» REQUIRED ACTION
Print out the whole listing below exactly as it is written.

» DATA
:::
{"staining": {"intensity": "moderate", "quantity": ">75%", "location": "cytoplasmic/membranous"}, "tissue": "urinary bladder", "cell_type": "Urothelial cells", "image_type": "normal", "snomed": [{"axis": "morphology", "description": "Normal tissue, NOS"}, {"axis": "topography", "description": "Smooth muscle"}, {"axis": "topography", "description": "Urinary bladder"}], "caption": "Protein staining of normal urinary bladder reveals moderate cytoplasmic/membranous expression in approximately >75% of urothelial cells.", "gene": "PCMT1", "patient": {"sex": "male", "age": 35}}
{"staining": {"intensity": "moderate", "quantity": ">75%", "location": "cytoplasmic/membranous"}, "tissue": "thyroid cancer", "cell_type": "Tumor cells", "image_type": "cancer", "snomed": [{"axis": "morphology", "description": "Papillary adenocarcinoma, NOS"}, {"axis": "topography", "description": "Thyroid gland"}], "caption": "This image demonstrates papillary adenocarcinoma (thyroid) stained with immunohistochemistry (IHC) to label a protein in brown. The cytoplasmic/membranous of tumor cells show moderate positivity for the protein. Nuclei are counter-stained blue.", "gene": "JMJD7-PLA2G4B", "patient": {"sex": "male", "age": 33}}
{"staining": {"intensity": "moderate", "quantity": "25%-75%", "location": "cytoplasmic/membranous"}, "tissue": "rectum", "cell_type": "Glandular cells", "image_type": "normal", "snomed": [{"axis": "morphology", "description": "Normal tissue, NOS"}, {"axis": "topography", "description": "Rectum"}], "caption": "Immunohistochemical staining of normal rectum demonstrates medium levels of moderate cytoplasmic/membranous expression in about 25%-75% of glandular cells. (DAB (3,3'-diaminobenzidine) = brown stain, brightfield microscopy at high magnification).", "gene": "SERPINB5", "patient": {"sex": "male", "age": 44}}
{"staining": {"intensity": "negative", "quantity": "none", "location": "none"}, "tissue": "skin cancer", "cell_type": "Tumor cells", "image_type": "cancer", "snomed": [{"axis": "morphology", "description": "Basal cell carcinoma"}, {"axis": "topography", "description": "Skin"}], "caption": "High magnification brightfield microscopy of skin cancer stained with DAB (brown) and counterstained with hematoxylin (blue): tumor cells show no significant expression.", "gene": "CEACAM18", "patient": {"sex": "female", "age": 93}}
:::
» RESPONSE
{"staining": {"intensity": "moderate", "quantity": ">75%", "location": "cytoplasmic/membranous"}, "tissue": "urinary bladder", "cell_type": "Urothelial cells", "image_type": "normal", "snomed": [{"axis": "morphology", "description": "Normal tissue, NOS"}, {"axis": "topography", "description": "Smooth muscle"}, {"axis": "topography", "description": "Urinary bladder"}], "caption": "Protein staining of normal urinary bladder reveals moderate cytoplasmic/membranous expression in approximately >75% of urothelial cells.", "gene": "PCMT1", "patient": {"sex": "male", "age": 35}}
{"staining": {"intensity": "moderate", "quantity": ">75%", "location": "cytoplasmic/membranous"}, "tissue": "thyroid cancer", "cell_type": "Tumor cells", "image_type": "cancer", "snomed": [{"axis": "morphology", "description": "Papillary adenocarcinoma, NOS"}, {"axis": "topography", "description": "Thyroid gland"}], "caption": "This image demonstrates papillary adenocarcinoma (thyroid) stained with immunohistochemistry (IHC) to label a protein in brown. The cytoplasmic/membranous of tumor cells show moderate positivity for the protein. Nuclei are counter-stained blue.", "gene": "JMJD7-PLA2G4B", "patient": {"sex": "male", "age": 33}}
{"staining": {"intensity": "moderate", "quantity": "25%-75%", "location": "cytoplasmic/membranous"}, "tissue": "rectum", "cell_type": "Glandular cells", "image_type": "normal", "snomed": [{"axis": "morphology", "description": "Normal tissue, NOS"}, {"axis": "topography", "description": "Rectum"}], "caption": "Immunohistochemical staining of normal rectum demonstrates medium levels of moderate cytoplasmic/membranous expression in about 25%-75% of glandular cells. (DAB (3,3'-diaminobenzidine) = brown stain, brightfield microscopy at high magnification).", "gene": "SERPINB5", "patient": {"sex": "male", "age": 44}}
{"staining": {"intensity": "negative", "quantity": "none", "location": "none"}, "tissue": "skin cancer", "cell_type": "Tumor cells", "image_type": "cancer", "snomed": [{"axis": "morphology", "description": "Basal cell carcinoma"}, {"axis": "topography", "description": "Skin"}], "caption": "High magnification brightfield microscopy of skin cancer stained with DAB (brown) and counterstained with hematoxylin (blue): tumor cells show no significant expression.", "gene": "CEACAM18", "patient": {"sex": "female", "age": 93}}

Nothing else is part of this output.